The 15.1 km line begins in Mainz-Mombach station. It crosses the Rhine on the Emperor Bridge, which was built for the line, reaching an area that is now in the city of Wiesbaden and crosses the Taunus Railway south of Wiesbaden Ost station. There are grade-separated entrances and exits towards Wiesbaden and Koblenz.

The line runs in a wide arc around Mainz-Kastel. In Mainz-Kostheim it crosses the Taunus Railway again; at Kostheim junction it is possible to transfer to the line to Frankfurt.

Then it reaches the Kostheim Bridge over the Main, crosses the Rhine-Main Railway and runs in a wide arc into Mainz-Bischofsheim station. From there it is possible to continue via the Main Railway to Frankfurt Hauptbahnhof (and formerly to the now demolished Frankfurt main freight yard) and the Rhine-Main Railway to Darmstadt Hauptbahnhof.

The construction of the bypass allows the operation of trains from Frankfurt and Mainz-Bischofsheim freight yard over the Mainz–Ludwigshafen line towards Worms, without reversal in Mainz Hauptbahnhof. This route, however, is rarely used due to the need to run through Mainz Tunnel.

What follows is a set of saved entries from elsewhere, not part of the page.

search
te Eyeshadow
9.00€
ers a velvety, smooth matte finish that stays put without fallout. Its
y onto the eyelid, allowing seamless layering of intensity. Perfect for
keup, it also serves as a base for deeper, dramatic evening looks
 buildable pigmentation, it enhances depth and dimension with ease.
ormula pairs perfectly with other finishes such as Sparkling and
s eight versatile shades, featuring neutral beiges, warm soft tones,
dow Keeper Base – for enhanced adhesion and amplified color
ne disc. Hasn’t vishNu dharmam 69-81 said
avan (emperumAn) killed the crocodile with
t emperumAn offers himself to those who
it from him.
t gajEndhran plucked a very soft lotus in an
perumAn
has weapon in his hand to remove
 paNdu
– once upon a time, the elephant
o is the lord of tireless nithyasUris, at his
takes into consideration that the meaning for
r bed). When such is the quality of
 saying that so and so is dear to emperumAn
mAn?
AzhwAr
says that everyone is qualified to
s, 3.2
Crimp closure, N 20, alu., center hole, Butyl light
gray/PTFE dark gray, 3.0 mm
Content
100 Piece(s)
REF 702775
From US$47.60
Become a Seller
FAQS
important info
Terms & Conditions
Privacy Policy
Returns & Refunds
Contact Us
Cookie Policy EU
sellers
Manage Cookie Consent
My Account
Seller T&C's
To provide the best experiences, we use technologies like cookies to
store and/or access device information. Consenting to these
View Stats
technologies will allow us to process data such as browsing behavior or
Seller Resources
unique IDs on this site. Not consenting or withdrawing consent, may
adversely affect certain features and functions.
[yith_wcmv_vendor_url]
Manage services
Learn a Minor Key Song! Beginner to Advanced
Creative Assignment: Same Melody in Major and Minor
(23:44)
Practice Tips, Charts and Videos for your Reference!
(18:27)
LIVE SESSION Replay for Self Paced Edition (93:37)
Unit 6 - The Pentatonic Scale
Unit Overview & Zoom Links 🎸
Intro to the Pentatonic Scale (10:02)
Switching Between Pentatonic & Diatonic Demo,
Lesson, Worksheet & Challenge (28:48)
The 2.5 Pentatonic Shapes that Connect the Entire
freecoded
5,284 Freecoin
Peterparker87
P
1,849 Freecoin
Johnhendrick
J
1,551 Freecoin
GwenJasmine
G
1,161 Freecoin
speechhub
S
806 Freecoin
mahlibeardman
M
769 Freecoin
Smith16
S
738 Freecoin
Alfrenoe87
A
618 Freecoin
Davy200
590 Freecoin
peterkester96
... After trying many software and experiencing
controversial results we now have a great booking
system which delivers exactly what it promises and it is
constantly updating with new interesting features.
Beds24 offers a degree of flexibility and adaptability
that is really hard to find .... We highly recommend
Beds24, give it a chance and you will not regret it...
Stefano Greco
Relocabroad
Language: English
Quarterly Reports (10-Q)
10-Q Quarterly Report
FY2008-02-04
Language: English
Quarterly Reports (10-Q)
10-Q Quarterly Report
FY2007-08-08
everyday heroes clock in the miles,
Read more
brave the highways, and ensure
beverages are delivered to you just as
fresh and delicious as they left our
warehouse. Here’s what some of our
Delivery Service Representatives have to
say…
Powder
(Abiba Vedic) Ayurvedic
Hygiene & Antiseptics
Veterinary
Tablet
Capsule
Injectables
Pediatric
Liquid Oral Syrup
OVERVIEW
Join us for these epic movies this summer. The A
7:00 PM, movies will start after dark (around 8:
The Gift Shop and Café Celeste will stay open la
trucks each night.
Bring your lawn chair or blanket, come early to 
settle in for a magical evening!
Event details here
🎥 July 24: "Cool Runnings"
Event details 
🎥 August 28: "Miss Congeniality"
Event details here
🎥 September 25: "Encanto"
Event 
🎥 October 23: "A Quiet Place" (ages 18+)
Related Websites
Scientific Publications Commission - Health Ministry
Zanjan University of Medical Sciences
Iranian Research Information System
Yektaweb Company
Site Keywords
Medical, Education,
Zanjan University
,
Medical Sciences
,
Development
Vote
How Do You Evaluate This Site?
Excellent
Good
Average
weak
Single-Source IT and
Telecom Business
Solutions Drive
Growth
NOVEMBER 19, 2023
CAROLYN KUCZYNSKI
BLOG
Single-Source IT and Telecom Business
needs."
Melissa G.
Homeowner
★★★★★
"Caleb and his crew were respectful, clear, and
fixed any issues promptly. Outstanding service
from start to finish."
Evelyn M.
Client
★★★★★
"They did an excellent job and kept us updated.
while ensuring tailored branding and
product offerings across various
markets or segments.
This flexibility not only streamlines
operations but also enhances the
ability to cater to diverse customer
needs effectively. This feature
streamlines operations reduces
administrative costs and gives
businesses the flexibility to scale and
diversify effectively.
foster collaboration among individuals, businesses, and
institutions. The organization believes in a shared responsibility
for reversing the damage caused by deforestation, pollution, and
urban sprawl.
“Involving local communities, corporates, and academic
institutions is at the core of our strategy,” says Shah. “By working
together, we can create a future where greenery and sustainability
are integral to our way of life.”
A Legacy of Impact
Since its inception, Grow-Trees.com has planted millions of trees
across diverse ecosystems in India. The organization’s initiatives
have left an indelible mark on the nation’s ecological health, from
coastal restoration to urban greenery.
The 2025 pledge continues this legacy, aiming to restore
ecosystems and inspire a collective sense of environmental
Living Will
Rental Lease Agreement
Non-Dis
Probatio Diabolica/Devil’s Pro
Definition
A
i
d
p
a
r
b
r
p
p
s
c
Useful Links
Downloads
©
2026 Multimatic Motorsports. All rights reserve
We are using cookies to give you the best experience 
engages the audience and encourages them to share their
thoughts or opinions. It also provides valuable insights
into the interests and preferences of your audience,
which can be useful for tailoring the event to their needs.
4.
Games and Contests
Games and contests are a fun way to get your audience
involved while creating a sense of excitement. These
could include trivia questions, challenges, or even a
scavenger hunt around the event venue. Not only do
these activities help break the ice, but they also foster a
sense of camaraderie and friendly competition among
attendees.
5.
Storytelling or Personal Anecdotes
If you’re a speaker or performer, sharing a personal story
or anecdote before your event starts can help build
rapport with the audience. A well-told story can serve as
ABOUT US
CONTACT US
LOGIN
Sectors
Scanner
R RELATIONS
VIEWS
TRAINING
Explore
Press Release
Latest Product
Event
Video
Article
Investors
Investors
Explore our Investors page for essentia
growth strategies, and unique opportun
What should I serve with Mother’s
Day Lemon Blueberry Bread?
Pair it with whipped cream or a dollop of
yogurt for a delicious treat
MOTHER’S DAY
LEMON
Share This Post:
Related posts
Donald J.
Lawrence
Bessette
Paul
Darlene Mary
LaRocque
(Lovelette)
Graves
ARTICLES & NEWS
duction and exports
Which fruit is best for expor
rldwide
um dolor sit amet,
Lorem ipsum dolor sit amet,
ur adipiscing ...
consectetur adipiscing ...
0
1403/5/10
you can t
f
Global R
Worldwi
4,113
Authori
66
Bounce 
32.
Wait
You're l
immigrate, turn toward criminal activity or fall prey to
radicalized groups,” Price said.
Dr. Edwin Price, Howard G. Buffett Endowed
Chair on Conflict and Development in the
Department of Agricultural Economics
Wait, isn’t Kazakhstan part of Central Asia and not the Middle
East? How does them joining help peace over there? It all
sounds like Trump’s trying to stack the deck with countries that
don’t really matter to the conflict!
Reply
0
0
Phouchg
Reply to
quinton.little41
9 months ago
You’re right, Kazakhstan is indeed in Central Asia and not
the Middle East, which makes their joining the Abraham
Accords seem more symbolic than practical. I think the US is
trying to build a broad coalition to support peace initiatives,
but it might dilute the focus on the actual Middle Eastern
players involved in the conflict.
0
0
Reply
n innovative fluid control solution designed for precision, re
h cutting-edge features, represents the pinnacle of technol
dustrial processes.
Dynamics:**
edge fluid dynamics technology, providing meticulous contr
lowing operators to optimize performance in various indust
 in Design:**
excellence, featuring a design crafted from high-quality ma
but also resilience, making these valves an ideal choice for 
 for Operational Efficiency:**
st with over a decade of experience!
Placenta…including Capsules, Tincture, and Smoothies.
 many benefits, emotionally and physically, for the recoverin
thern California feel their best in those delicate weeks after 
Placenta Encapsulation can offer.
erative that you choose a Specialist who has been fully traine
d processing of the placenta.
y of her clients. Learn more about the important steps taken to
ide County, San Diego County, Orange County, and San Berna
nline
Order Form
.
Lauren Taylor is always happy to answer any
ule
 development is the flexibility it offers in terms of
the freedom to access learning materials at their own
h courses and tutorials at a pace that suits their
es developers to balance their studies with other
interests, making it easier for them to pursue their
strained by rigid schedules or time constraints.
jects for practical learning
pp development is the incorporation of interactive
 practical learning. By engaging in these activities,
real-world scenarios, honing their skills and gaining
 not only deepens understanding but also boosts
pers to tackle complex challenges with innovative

===Igelstein connecting curve ===

A single-track connecting curve from the former Igelstein junction to the East Rhine Railway has been under construction since early 2011 under the “seaport hinterland transport emergency program” (Sofortprogramms Seehafenhinterlandverkehr). According to the tender, this involves a 1,200 m single-track connection, including two ground frames. The curve allows all freight trains through the district of Mainz-Kastel to run via the bypass, avoiding conflict with regional passenger services.

==Monuments==

This Mainz bypass runs over a series of bridges. The historic bridges on the bypass were crossings over infrastructure and rivers. These structures on a large scale had a revivalist design, while numerous details were in the Art Nouveau style, such as the bridge railings. Part of this original design has been preserved, while other parts, especially the Kaiser Bridge, were destroyed or damaged during the Second World War and rebuilt after the war in highly simplified forms. Monuments that will be evaluated under the Hessian Heritage Act include:
- the Kaiser bridge over the Rhine and
- the Hochheim Bridge over the Main.

==Services ==

The northern section of the line, north of Kostheim junction, was and is used almost exclusively for freight traffic.

Scheduled passenger trains occasionally run on this section of line, such as the Jan Kiepura, which runs between Amsterdam and Warsaw via Frankfurt, (with a through coach to Moscow). In addition, passenger trains are diverted over the section during unscheduled disruptions on other lines and as a result of construction projects.

South of Kostheim junction the line is used by scheduled trains S-Bahn line S 9 operated by the Rhein-Main-Verkehrsverbund.